Saved data entries
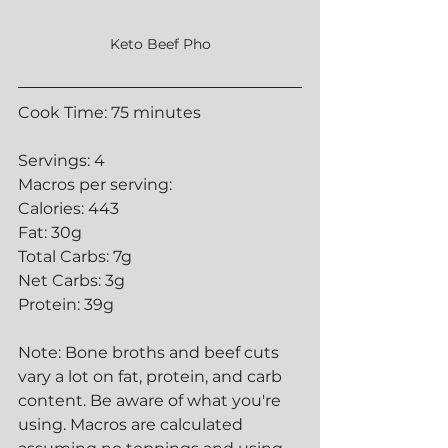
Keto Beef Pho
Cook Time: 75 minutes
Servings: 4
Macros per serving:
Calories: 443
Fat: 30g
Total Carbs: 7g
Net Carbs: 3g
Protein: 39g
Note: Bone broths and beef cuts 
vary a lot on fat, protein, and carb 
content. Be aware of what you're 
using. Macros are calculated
...
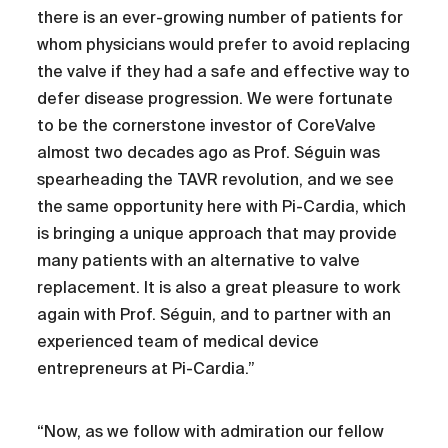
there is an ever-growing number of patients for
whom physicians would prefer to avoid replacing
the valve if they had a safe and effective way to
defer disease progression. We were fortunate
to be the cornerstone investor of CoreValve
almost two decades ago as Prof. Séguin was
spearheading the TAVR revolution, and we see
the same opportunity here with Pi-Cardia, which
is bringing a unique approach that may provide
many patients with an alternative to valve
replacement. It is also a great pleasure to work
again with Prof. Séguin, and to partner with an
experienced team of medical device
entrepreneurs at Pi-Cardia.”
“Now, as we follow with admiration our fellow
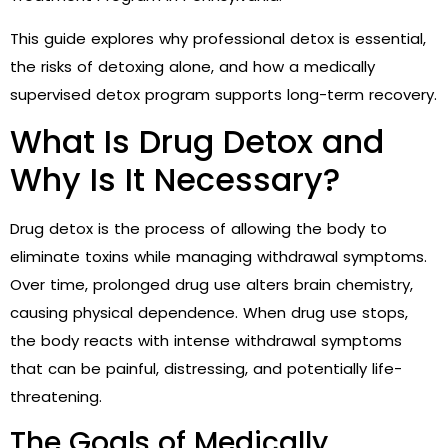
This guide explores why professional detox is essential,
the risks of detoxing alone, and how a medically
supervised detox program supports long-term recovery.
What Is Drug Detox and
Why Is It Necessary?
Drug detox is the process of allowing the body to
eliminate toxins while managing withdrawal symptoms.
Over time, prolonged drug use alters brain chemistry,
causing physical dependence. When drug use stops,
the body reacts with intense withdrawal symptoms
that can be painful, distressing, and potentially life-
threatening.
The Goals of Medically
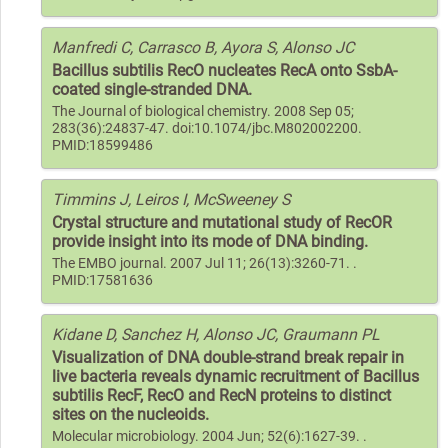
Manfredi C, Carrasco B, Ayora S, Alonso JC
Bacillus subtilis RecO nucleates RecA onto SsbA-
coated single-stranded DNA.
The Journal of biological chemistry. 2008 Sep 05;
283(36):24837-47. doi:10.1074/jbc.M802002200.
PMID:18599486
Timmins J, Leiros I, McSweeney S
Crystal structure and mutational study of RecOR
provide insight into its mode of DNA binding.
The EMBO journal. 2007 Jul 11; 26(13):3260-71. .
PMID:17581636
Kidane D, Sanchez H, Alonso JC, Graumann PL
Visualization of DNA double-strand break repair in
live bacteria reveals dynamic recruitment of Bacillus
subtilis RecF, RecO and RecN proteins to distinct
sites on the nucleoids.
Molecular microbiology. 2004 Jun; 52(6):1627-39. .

### INSTRUCTIONS TO FOLLOW
The reply should consist solely of the number of lines in the records that include "Macros".

### EXERCISE RESPONSE
2